Sounds like a use case for configuring dependencies
Set up SNMP traps for additional visibility. Trap on change of status for critical uplink interfaces. You could also supplement with syslog to understand what is.or isn't happening with critical interfaces.
Have you considered agent-based monitoring or a remote poller?
So here is the interesting point about that graph (thank you for including it, by the way!) - SOMETHING is wrong with the connection between the SolarWinds server and the node. That's a lot of packet loss to be having, and if the SolarWinds server is having it, there's a chance that other machines are experiencing it too. But since it's intermittant, and since there are re-tries and packets can be re-sent, users experience it as "the app is slow" not "the app is down".
It sounds like you are providing monitoring as a service - meaning that this could just be a problem with the connection between your data center and theirs, but not a problem on the customer's network. If this is the case, you need to figure out why. Check the monitoring of all the network devices between the SolarWinds server and that node - the VPN gateway, etc. NetPath would help a lot in this instance.
If I'm wrong and when you say "customer" you mean an internal customer, then you might have a latent but un-diagnosed issue within your network. And guess what? NetPath can *still* help you identify it!
For now, you may want to increase the delay in the alert so that it only triggers if the device is "down" for > 12 minutes (or whatever the average packet loss duration is). This isn't optimal, but it will cut out the noise until you can get the network issue resolved.
As a side note, this could be a simple issue of a bad NIC on the Solarwinds server (or the switch port the SW server is plugged into). Once again, NetPath will show you the slowdown point and from there you can turn up monitoring on THAT device to see the specific root cause.
This is what I am being told:
The node in question, appears to be not having any issues and is up the entire time that it is unreachable from Solarwinds. I just noticed it went down a minute ago and ran some quick tests and it was up from the management network and was up inside the routing domain. This appears to be a case of the random dropping that the Customer's Fortigates have done since the beginning of time. The migration to the Palo Altos will fix this issue. Also, from the customer's perspective, the server has never actually gone down or even been slow.
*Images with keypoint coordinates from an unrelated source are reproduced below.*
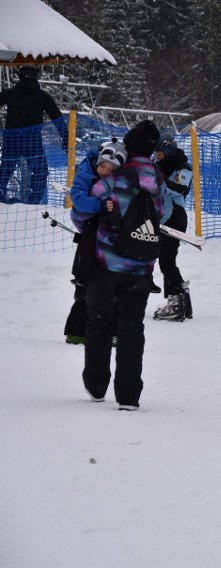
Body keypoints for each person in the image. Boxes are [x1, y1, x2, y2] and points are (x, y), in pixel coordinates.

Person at [70, 119, 165, 410]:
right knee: (132, 329)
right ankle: (128, 395)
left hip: (104, 266)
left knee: (99, 323)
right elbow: (163, 213)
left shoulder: (110, 178)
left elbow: (80, 217)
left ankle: (96, 385)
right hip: (140, 267)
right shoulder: (157, 180)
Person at [64, 139, 128, 344]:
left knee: (110, 285)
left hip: (106, 233)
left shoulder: (116, 180)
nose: (104, 171)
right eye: (103, 166)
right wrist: (100, 205)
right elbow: (79, 200)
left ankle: (111, 331)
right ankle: (76, 331)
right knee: (86, 282)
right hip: (91, 229)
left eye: (110, 169)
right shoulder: (86, 172)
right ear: (97, 162)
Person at [0, 65, 68, 204]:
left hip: (12, 139)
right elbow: (56, 117)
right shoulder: (43, 97)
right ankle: (34, 199)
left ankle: (1, 195)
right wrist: (66, 138)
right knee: (40, 171)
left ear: (20, 77)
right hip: (32, 141)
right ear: (37, 78)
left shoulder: (10, 93)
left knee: (6, 170)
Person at [152, 134, 193, 321]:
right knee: (165, 260)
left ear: (168, 150)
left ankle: (176, 304)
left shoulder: (183, 167)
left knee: (166, 261)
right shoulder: (160, 166)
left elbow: (180, 189)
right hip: (163, 217)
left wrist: (159, 178)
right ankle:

My personal stake in this is all of this Node down Events add up to a significant amount of down time, that seriously impacts Availability, which is a key metric and deliverable to the client via SLA. My fear is this type of packet loss is not unique to this one server. We do have multiple customers with a total of over 4500 Servers. We only found this one because there were enough long lasting events to set up a significant number of Alerts, and the alerts tipped us off.
There have been 244 node down Alerts in December. And these are alerts, not events. In the month of December so far there have been 920 Node Down Events.
1 of 1 people found this helpful
Is this node managed via SNMP? If so, you can change the method that is used to monitor status, availability, and response time via 'List Resources' from ICMP to SNMP. This may resolve the issue. If it's a server, a better option would be to install the Agent on that machine.